On motions for summary judgment, the movants must make a prima facie showing of their entitlement to judgment as a matter of law (see Winegrad v New York Univ. Med. Ctr., 64 NY2d 851 [1985]; Zuckerman v City of New York, 49 NY2d 557 [1980]). The defendants satisfied this burden (see Koller v Leone, 299 AD2d 396 [2002]; Mazzone v Lazaroff, 305 AD2d 558 [2003], lv denied 100 NY2d 512 [2003]). In order to defeat summary judgment, a plaintiff who is relying on circumstantial evidence to prove his case has to “prove that it was ‘more likely’ ... or ‘more reasonable’ . . . that the alleged injury was caused by the defendant’s negligence than by some other agency” (Gayle v City of New York, 92 NY2d 936, 937 [1998]).
The plaintiffs, in opposition, offered the deposition testimony of Joseph Grob and the conclusory assertions of their expert.

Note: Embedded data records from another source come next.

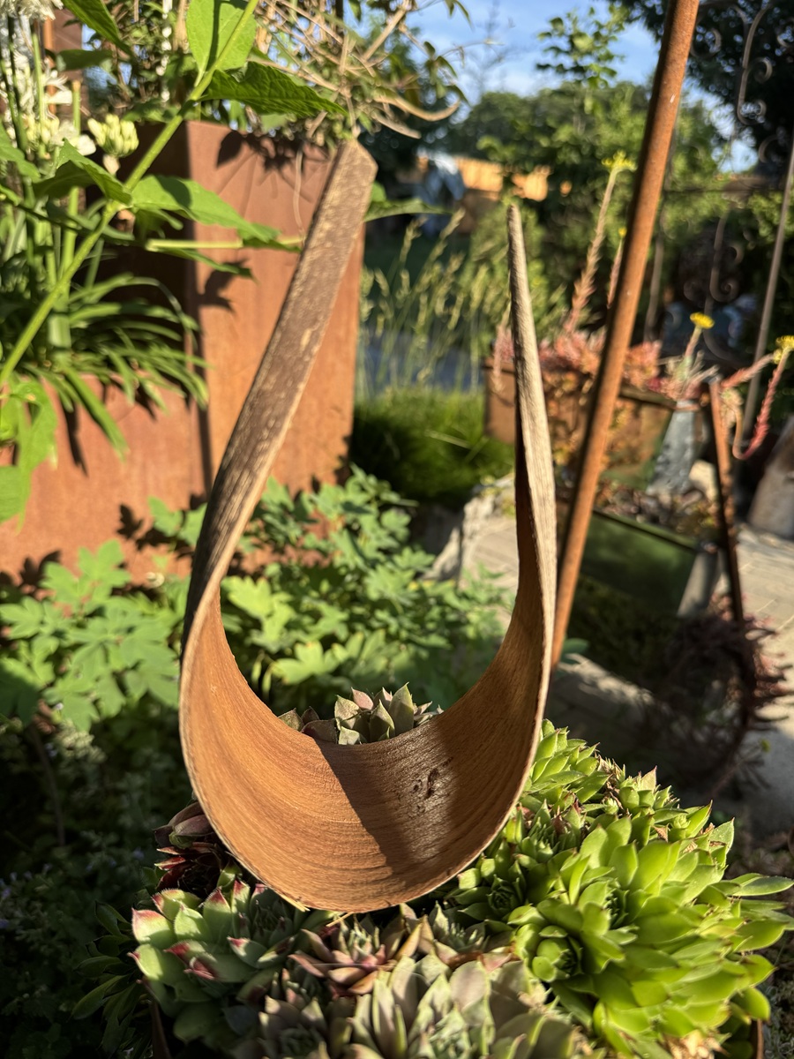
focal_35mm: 24
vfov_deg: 71.6
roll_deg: -4.2
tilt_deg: -20.4
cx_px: 397
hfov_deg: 56.8
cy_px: 530
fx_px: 734
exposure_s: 1/1366
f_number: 1.78
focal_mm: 6.76
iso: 80
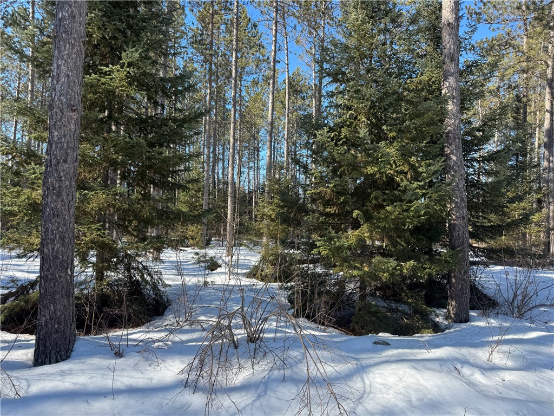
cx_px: 277
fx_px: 384
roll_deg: -2.1
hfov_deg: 71.6
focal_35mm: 24
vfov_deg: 56.8
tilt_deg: +2.2
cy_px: 208
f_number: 1.78
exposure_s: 1/1285
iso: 80
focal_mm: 6.76
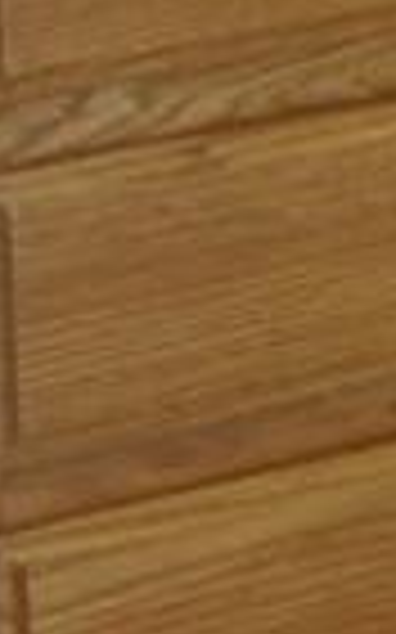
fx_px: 5618
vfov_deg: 6.3
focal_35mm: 325
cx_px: 3285
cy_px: -576
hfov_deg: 3.1
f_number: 4
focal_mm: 20
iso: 250
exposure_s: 1/30
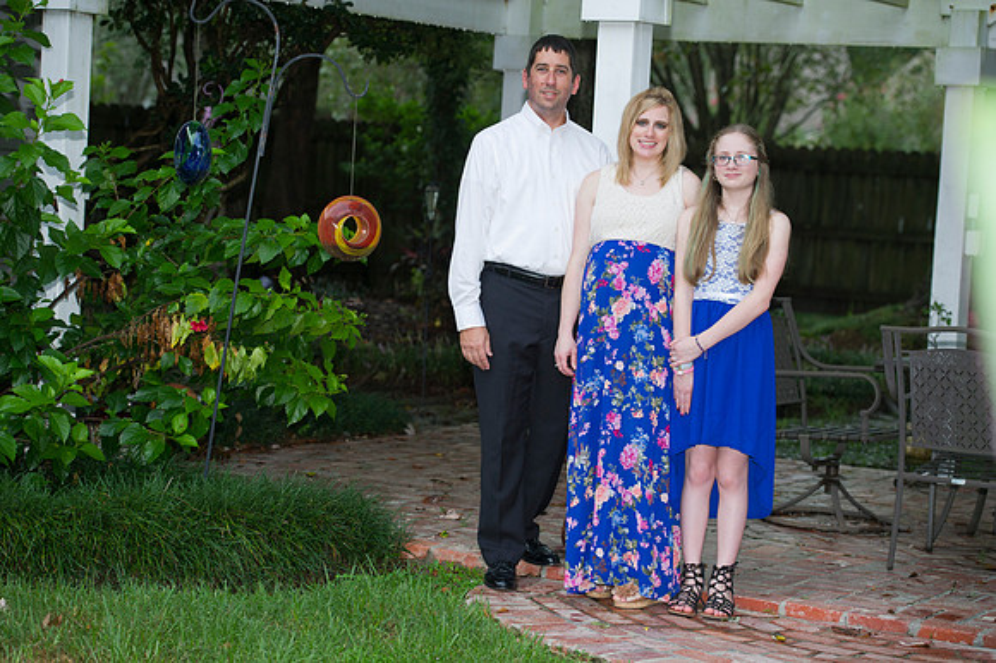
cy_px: 332
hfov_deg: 23.7
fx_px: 2378
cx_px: 498
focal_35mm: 86
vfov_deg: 15.9
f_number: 3.5
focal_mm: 86
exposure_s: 1/320
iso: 640
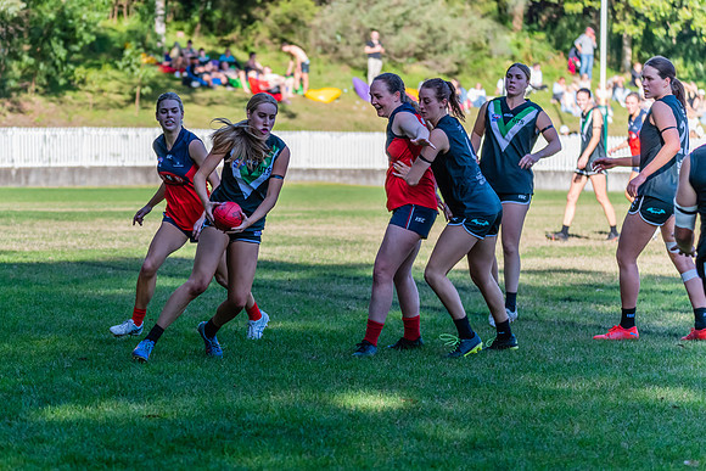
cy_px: 240
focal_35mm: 186
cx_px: 271
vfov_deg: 7.4
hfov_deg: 11.0
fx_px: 3648
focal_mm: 150
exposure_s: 1/1600
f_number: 5
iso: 800
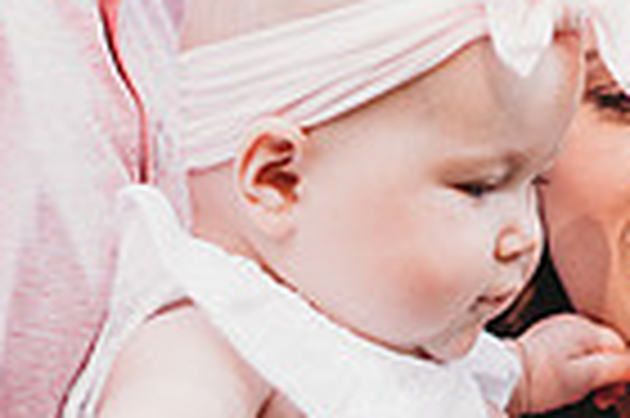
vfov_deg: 3.9
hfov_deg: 5.8
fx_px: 6170
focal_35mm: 353
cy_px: 371
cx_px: 382
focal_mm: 85
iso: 100
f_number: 2.2
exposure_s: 1/250
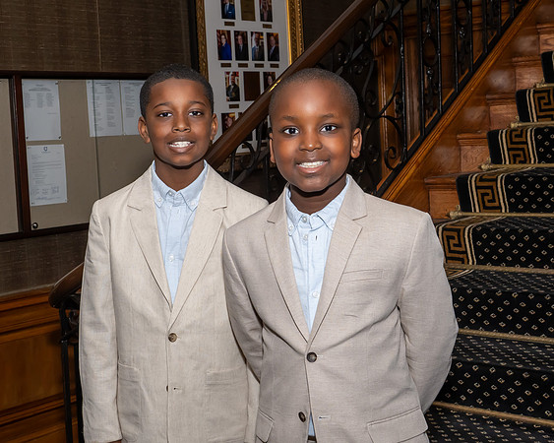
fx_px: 926
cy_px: 196
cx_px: 240
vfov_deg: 26.9
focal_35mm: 56
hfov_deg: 33.3
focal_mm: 30
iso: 640
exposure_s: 1/250
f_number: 7.1
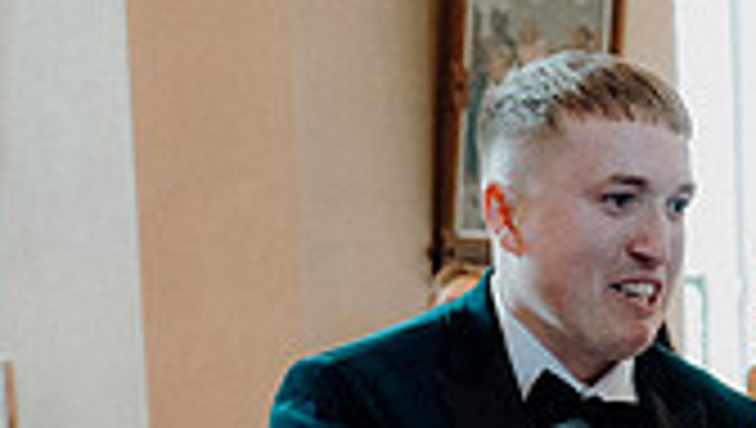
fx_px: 2248
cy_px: 628
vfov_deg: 10.5
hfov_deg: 18.5
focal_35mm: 112
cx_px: 788
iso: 3200
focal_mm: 31
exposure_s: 1/200
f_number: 3.5
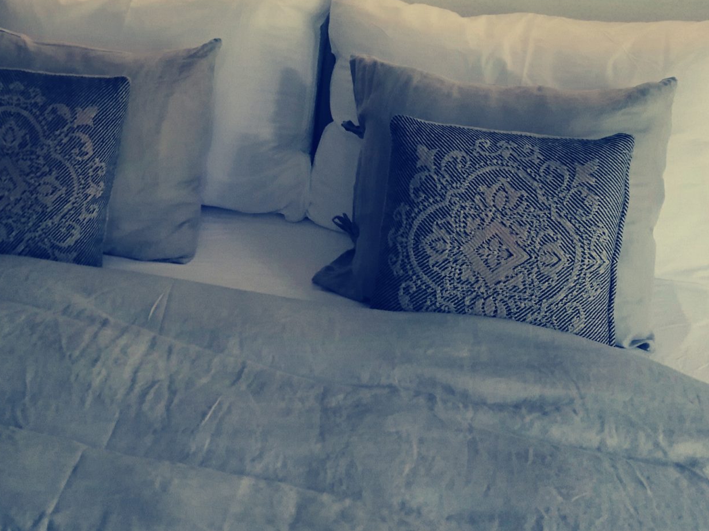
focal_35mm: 54
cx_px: 296
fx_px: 1106
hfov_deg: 35.5
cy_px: 83
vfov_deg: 26.4
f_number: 2.2
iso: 320
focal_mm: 3.81
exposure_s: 1/33.3
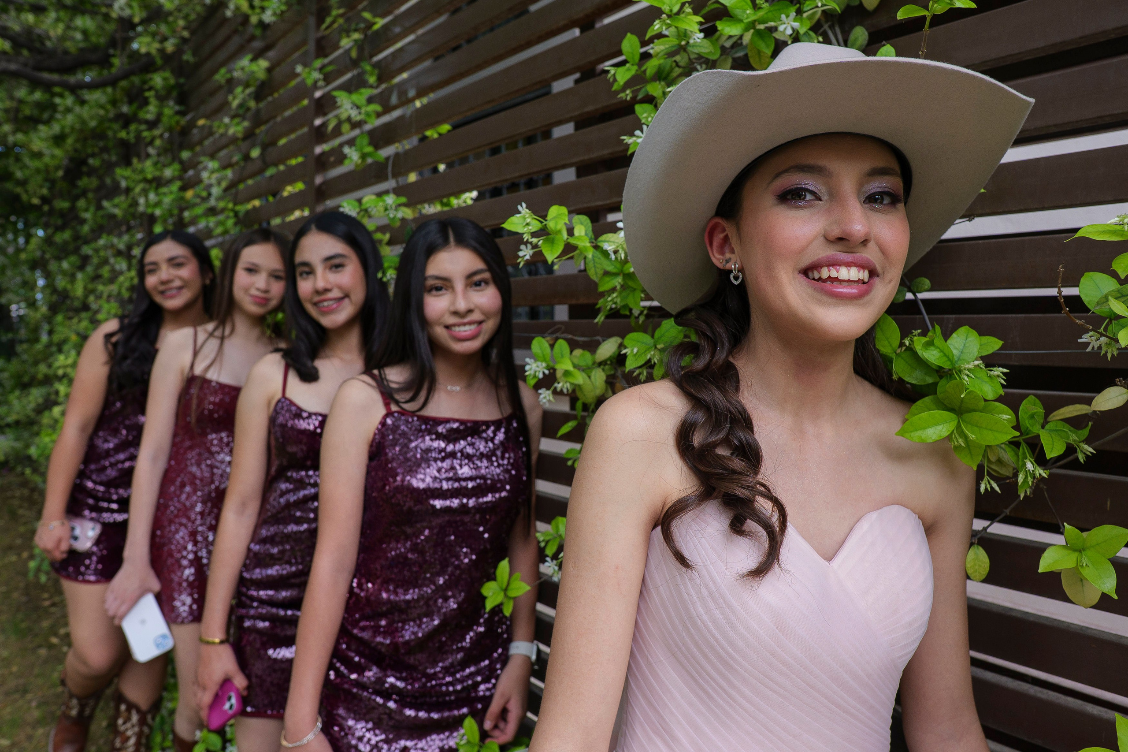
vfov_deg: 53.1
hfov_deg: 73.8
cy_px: 376
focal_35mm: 24
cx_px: 564
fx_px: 752
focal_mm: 16
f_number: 4
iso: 400
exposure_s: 1/200
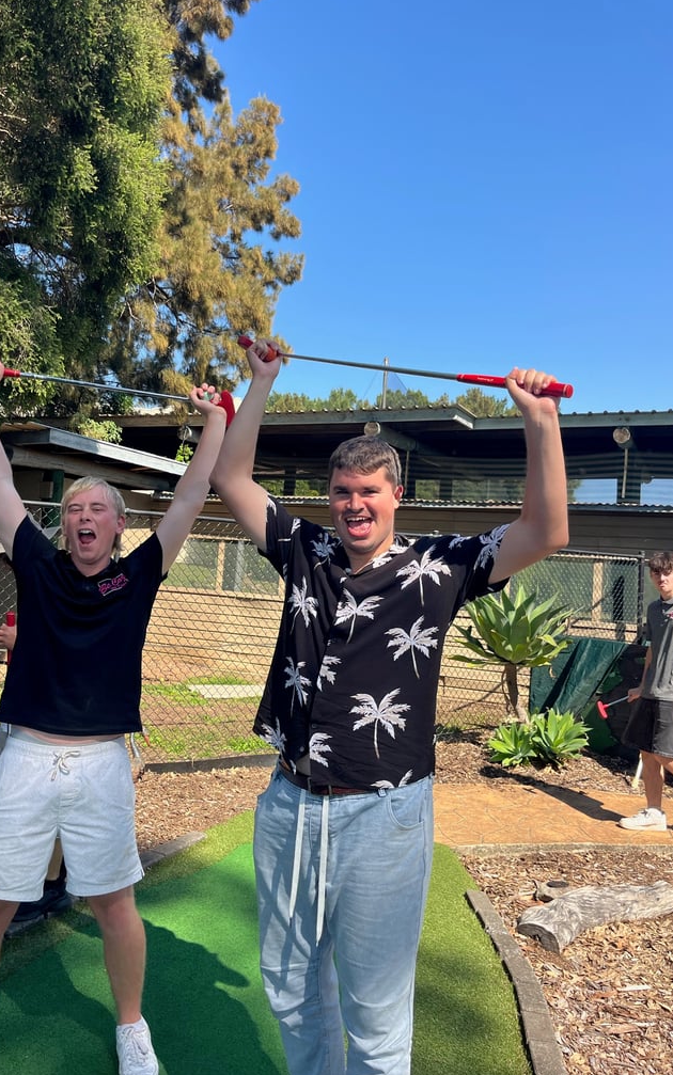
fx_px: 821
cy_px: 541
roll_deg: -4.0
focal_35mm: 28
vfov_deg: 66.5
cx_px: 296
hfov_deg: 44.5
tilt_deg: +3.4
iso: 50
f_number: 1.6
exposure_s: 1/1404
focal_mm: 5.1
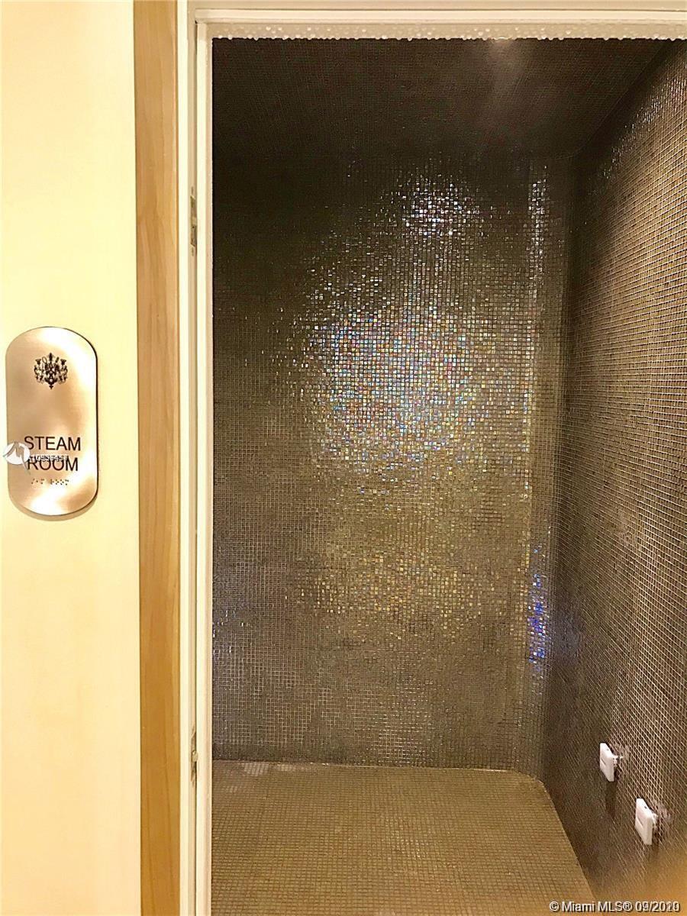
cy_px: 458
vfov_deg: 63.4
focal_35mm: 28
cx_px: 344
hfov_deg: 49.7
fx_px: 741
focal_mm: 3.99
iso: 80
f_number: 1.8
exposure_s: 1/15
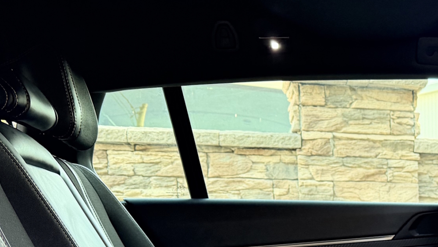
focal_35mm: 67
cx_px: 483
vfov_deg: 16.7
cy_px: 342
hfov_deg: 28.5
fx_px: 778
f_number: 1.78
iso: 250
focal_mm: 6.76
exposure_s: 1/60
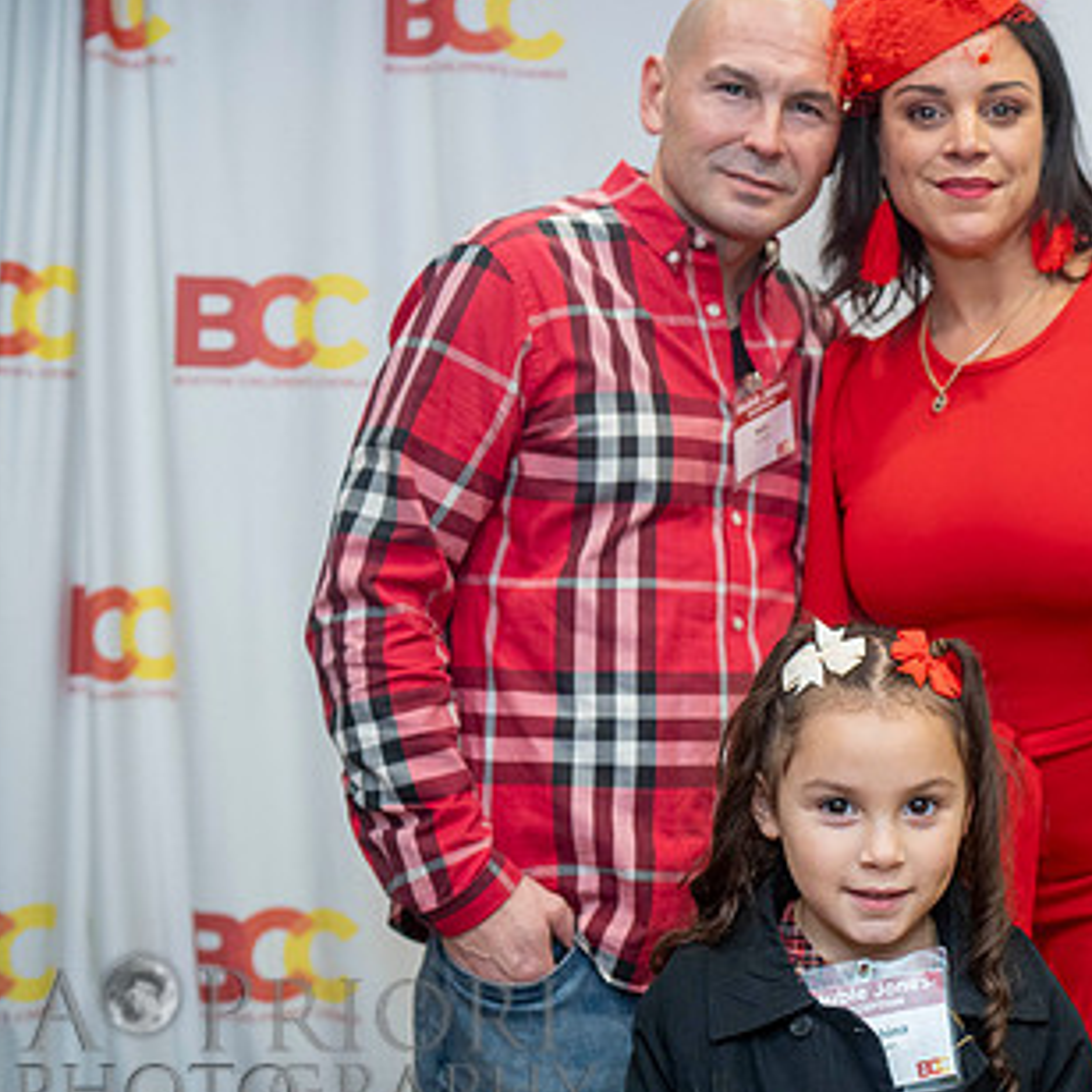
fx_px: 1999
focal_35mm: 56
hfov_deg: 29.2
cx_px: 1000
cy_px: 470
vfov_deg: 30.5
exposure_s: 1/200
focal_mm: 35
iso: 1000
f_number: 2.5
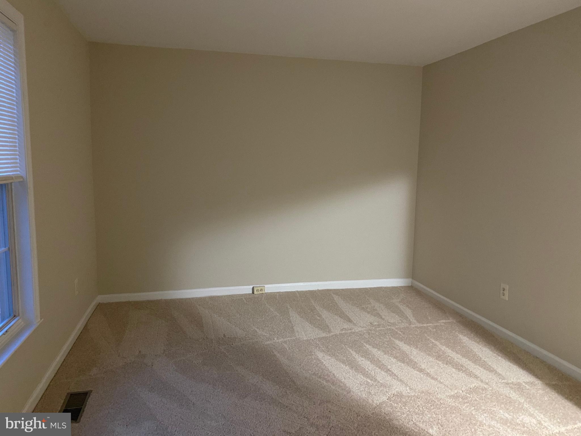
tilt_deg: -6.5
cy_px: 218
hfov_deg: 67.3
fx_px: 436
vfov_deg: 53.1
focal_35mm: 26
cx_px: 290
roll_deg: -1.3
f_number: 1.8
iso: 1000
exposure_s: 1/30
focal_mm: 4.25
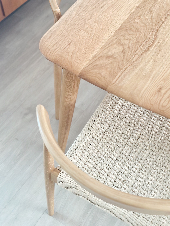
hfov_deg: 30.3
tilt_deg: -53.1
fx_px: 314
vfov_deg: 39.7
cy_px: 113
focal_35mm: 48
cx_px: 85
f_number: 1.78
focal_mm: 6.86
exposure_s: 1/40
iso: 400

As to the expert, even assuming that the stairs were defective as he opined, the Supreme Court properly determined that the inference he drew linking this defect to Grob’s fall was purely speculative. Assuming further that everything asserted by Joseph Grob was true, the plaintiffs offered only “ ‘[speculation, guess and surmise, [which] may not be substituted for competent evidence’ ” (Scheer v City of New York, 211 AD2d 778 [1995], quoting Agius v State of New York, 50 AD2d 1049, 1050 [1975]).
Accordingly, the defendants were entitled to summary judgment dismissing the amended complaint insofar as asserted against them (see Koller v Leone, supra; Mazzone v Lazaroff, supra; Blanco v Oliveri, 304 AD2d 599 [2003]). Ritter, J.P., Smith, H. Miller and Mastro, JJ., concur.